# WHAT IS NEEDED:
What you return must be an exact copy of the lines in the listing below between the line holding "neck: (274, 122)" and the line holding "left front paw: (511, 379)", inclusive, and nothing more.

[[ EXTRACTED ENTRIES, beginning ]]

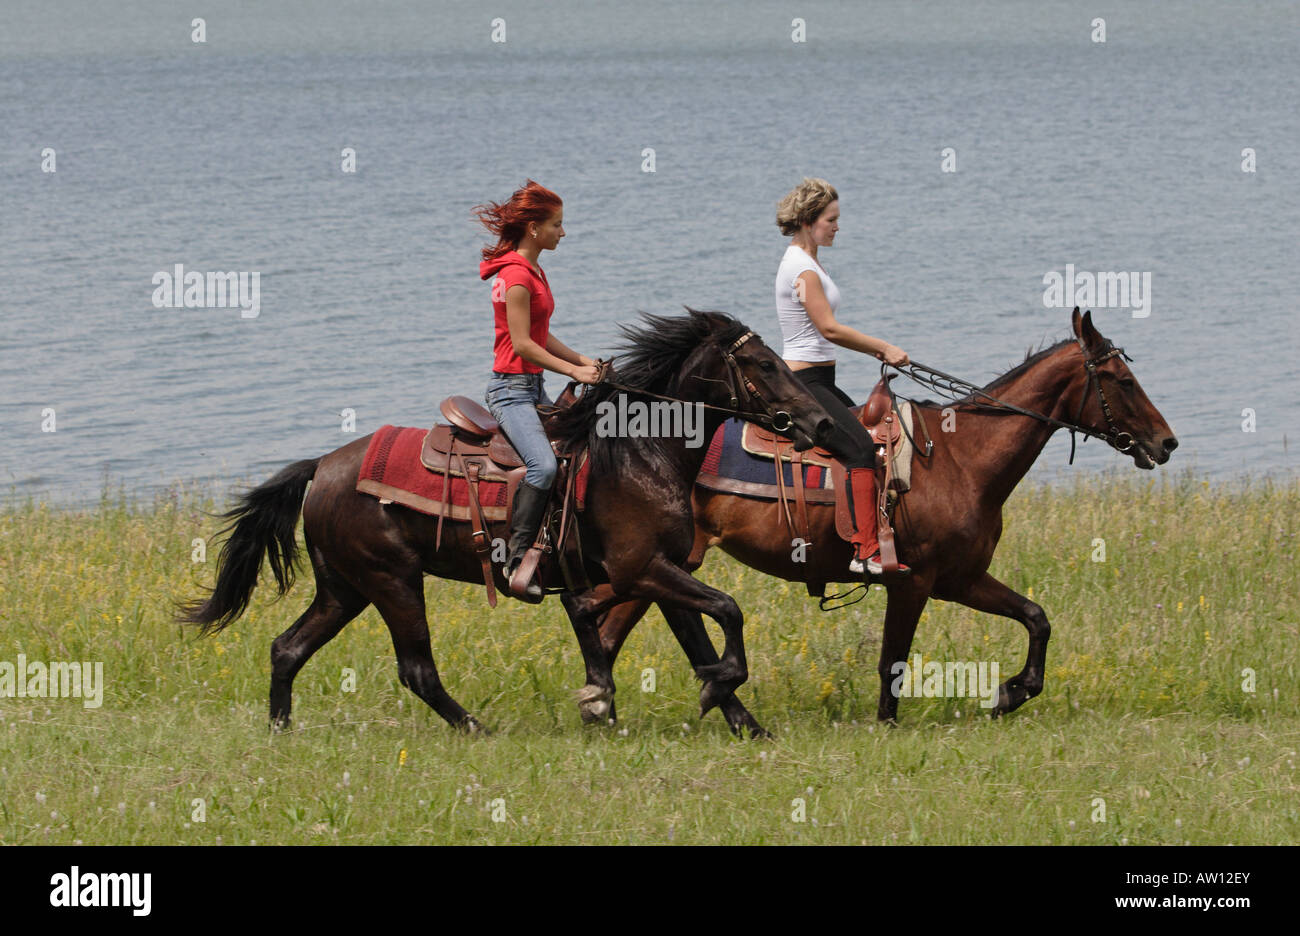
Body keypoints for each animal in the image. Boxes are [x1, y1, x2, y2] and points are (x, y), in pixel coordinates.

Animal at [177, 310, 834, 732]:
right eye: (762, 364)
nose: (821, 423)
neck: (640, 453)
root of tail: (322, 467)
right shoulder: (643, 569)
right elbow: (728, 611)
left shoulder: (657, 573)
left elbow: (698, 641)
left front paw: (743, 723)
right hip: (392, 581)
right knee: (416, 668)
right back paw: (475, 729)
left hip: (345, 588)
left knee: (287, 648)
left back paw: (280, 730)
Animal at [591, 309, 1178, 734]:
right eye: (1122, 380)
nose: (1166, 442)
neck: (960, 458)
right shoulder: (913, 582)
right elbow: (893, 657)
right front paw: (887, 725)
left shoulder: (960, 579)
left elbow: (1036, 618)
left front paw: (1010, 693)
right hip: (659, 563)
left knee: (613, 626)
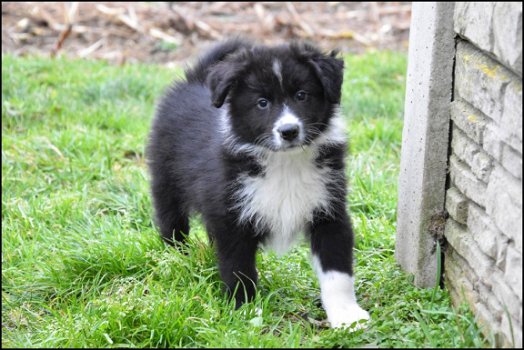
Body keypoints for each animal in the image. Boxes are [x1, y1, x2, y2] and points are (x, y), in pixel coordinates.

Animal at [145, 39, 370, 330]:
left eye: (302, 95)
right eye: (262, 103)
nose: (289, 131)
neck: (285, 163)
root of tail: (194, 79)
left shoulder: (329, 209)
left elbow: (337, 271)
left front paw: (347, 315)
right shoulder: (233, 217)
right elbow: (238, 268)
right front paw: (245, 310)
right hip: (166, 178)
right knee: (171, 220)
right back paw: (175, 256)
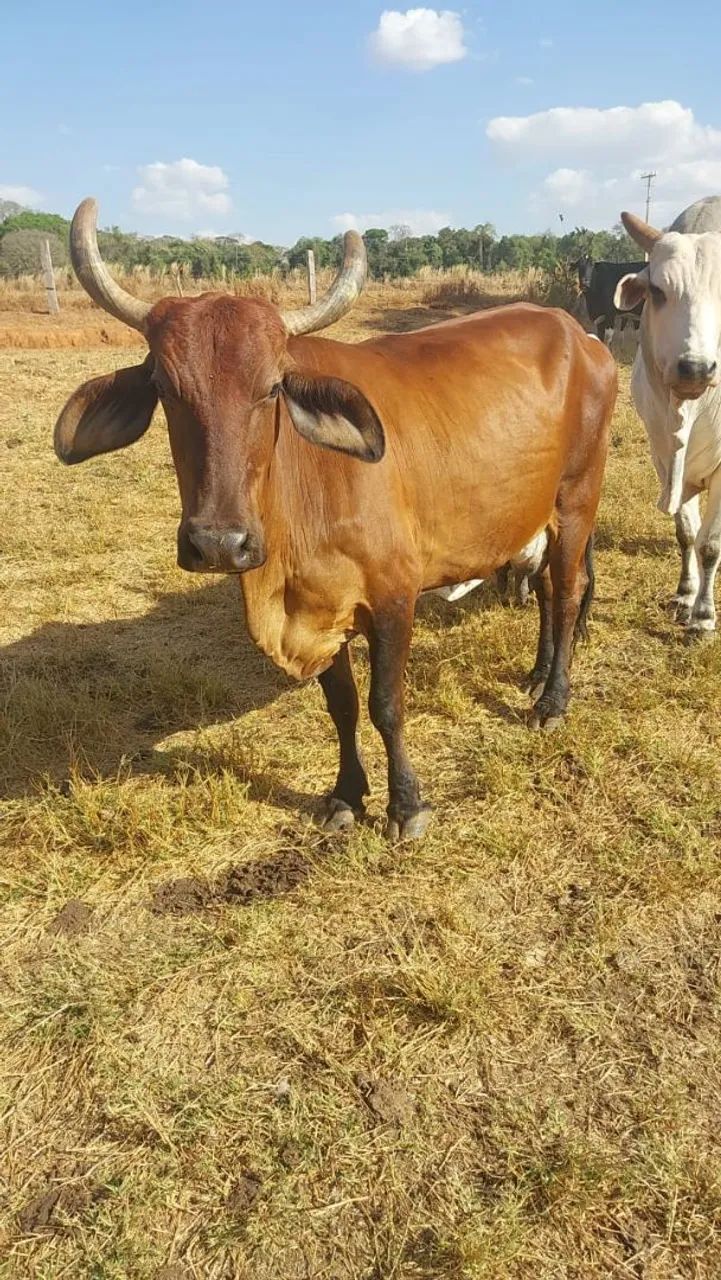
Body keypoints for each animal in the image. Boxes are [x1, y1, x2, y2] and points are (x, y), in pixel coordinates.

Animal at [54, 198, 617, 840]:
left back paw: (553, 701)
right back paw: (536, 675)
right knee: (546, 590)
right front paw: (348, 794)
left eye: (272, 387)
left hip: (577, 501)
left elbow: (386, 706)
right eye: (165, 388)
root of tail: (577, 331)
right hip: (534, 515)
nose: (219, 542)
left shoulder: (395, 597)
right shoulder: (322, 606)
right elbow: (342, 706)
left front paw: (406, 805)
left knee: (568, 591)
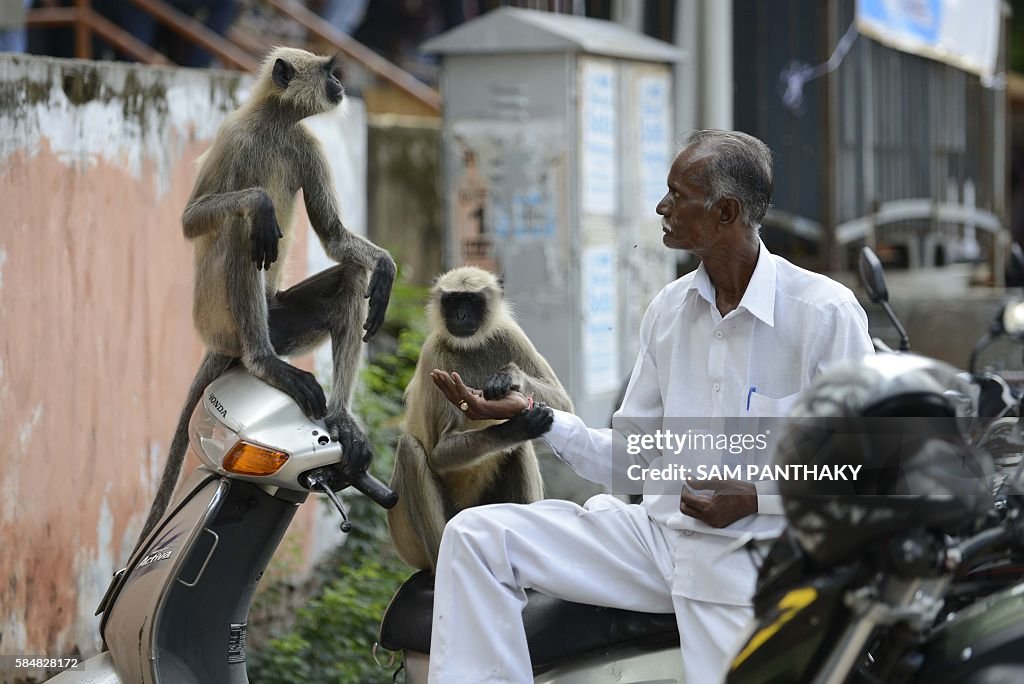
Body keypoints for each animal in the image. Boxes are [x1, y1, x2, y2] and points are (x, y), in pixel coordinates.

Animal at [136, 46, 391, 544]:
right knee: (242, 231)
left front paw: (385, 266)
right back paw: (263, 361)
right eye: (329, 72)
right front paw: (259, 202)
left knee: (352, 276)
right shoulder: (233, 136)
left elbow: (334, 237)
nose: (340, 85)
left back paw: (341, 419)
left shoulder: (307, 143)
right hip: (221, 322)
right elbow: (193, 221)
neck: (274, 122)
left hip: (281, 322)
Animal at [385, 266, 573, 573]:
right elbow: (439, 454)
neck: (469, 347)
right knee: (410, 450)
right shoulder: (434, 356)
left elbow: (565, 407)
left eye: (471, 301)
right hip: (409, 539)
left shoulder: (510, 335)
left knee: (520, 448)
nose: (460, 316)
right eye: (453, 301)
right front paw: (514, 427)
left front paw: (511, 379)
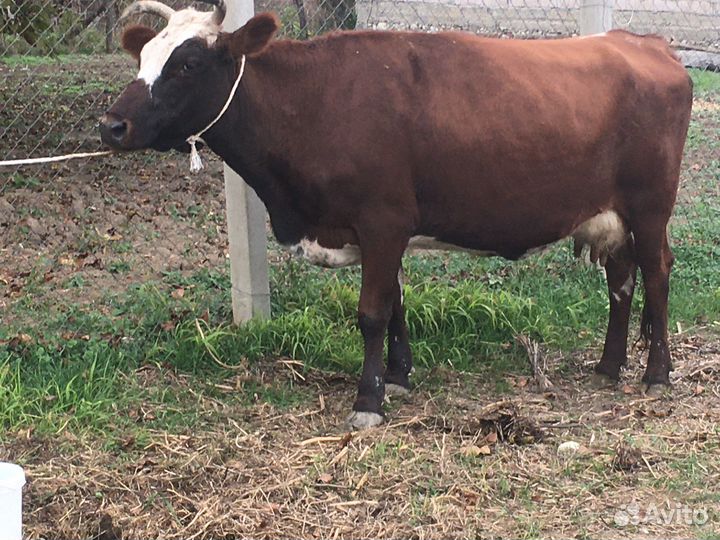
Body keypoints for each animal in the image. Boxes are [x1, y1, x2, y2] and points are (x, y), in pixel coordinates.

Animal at [100, 0, 693, 429]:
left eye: (188, 64)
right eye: (143, 59)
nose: (111, 126)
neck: (313, 101)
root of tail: (641, 43)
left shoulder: (382, 221)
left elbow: (371, 313)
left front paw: (369, 401)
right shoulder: (386, 230)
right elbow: (397, 305)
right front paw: (398, 375)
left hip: (650, 206)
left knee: (657, 271)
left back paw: (656, 373)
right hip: (609, 214)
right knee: (620, 278)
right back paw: (609, 365)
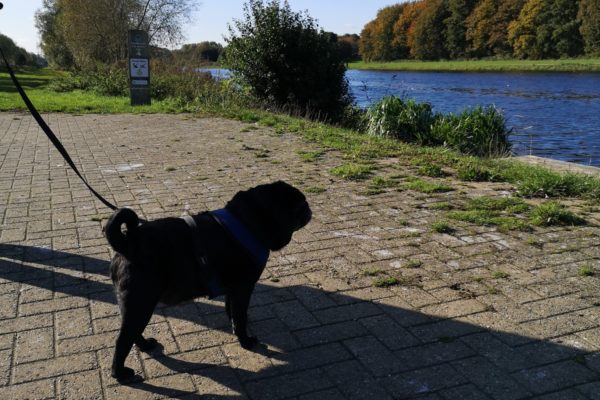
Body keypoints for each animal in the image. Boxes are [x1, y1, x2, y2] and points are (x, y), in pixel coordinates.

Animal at [105, 180, 312, 382]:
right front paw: (245, 340)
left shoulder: (232, 290)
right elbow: (240, 316)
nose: (309, 209)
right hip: (141, 303)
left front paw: (235, 326)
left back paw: (145, 346)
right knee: (123, 339)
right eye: (300, 206)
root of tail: (128, 243)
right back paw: (120, 373)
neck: (247, 222)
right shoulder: (243, 288)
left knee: (133, 333)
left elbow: (233, 311)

[[ EXTRACTED ENTRIES, end ]]

# EXERCISE ANSWER:
neck: (274, 122)
left hip: (281, 322)
Animal at [385, 266, 573, 573]:
right elbow: (439, 454)
neck: (469, 347)
right knee: (410, 450)
right shoulder: (434, 356)
left elbow: (565, 407)
left eye: (471, 301)
right hip: (409, 539)
left shoulder: (510, 335)
left knee: (520, 448)
nose: (460, 316)
right eye: (453, 301)
right front paw: (514, 427)
left front paw: (511, 379)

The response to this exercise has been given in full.